Newly published documents have revealed Rosebank had a three-month gap for approval from the North Sea regulator after its environmental counterpart gave the go-ahead.
The North Sea Transition Authority (NSTA), which has final sign-off, was told on June 16 that environmental regulator OPRED and the UK energy secretary had granted their own consent.
Approval for the Equinor-operated West of Shetland oilfield was granted by the NSTA yesterday, three months later.
The NSTA said it does not comment on individual cases but, in general terms, said: “The consent system is thorough and rigorous and designed to support the development of the North Sea and the work of operators.
“Every project is unique and assessed on its own merits and the time taken to reach a decision is dependent on a project’s characteristics.”
Documents, including the Secretary of State’s decision to grant Rosebank approval which was made on June 8, were not published until today – a break from usual process on regulatory approvals for oil and gas projects.
The UK Government has been asked to explain why the Secretary of State’s decision was not made public sooner.
For months, Rosebank had been expected to be “imminent” in its approval from regulators, at one point believed to be granted before summer.
Asked yesterday about the timeline to Rosebank being approved – before these documents were published – UK energy minister Graham Stuart said it was about ensuring “very high” standards are met.
He said: “It’s been extremely thorough. We have net zero as a duty the regulators follow within their systems. They go through comprehensive environmental assessments. They do public consultation; they make sure that any projects that pass in UK waters meet very high environmental standards, protecting marine life and the like.
“So, it takes time to do it properly and we’ve already got those trying to suggest they might take legal action against this decision and that’s why the regulators and others involved are extremely thorough in their efforts to make sure that this is a decision which should pass muster regardless of the investigation for which it is subject.”
Arne Gurtner, UK senior vice president at Equinor, was also asked on Wednesday about timelines for Rosebank’s approval.
He said: “It is the regulator’s prerogative to issue that and, of course, we have been working hard to comply with the regulations and guidelines of a very mature regulatory system in the UK and regulatory bodies.”
Legal challenge to Rosebank
Campaign groups including Uplift have promised to deliver a legal challenge to the decision to approve Rosebank.
Uplift said the approval decision was incompatible with the UK’s climate targets and argued regulators had failed to assess the environmental impacts created by burning Rosebank’s oil and marine environmental impacts of the field.
The OPRED documents published today state Rosebank will have “no significant effects on the environment”.

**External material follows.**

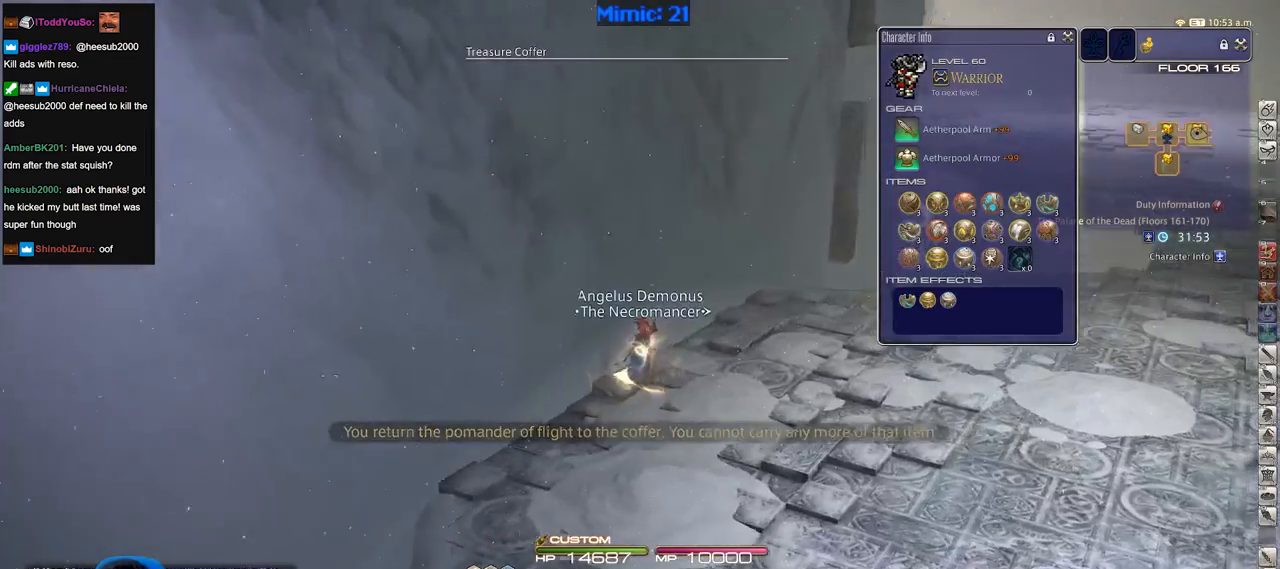
{"keys": ["d", "w"], "events": []}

Equinor’s environmental statement shows a predicted carbon intensity of 12kg of CO2 per barrel of oil produced, which compares to the UK average of 20kg/ barrel.
That figure, which does not take electrification into account, represents 1.6% of total UK offshore oil and gas emissions.
OPRED said: “Given the relative carbon intensity of the project and the expected contribution of the project to UK offshore emissions then the effects to local air quality and climate change are deemed not significant.”
Dr Daria Shapovalova, senior lecturer in energy law at Aberdeen University, told Energy Voice that there are grounds where a potential challenge to Rosebank could be successful, including the outcome of a Supreme Court case on downstream emissions.
She also said that the UK’s climate checkpoint, though potentially an excellent initiative, has “emerged as a non-statutory and non-transparent wave-through test”.
Graham Stuart said he disagreed with that assessment and would put the UK’s environmental tests against “any others in the world”.
He said: “The climate checkpoint serves a useful purpose, and of course projects like Rosebank go through extensive environmental assessment and public consultation and are expected to meet the highest possible standards on the broadest possible front, including net zero, but including impacts on marine life and the like.
“So, I would put up our systems and the rigour of them against any others in the world and suggest that we are, as in so many other areas, a world leader and we can be proud of that rigour with which such projects are assessed. People have complained about how long it takes to get permission for projects like this.
“Well, we believe this should be a rigorous and proper system and that’s what’s been done and why, if there were to be any legal challenges to it, we would be confident that we or the regulators would successfully be able to show that they have been through and done a proper job.”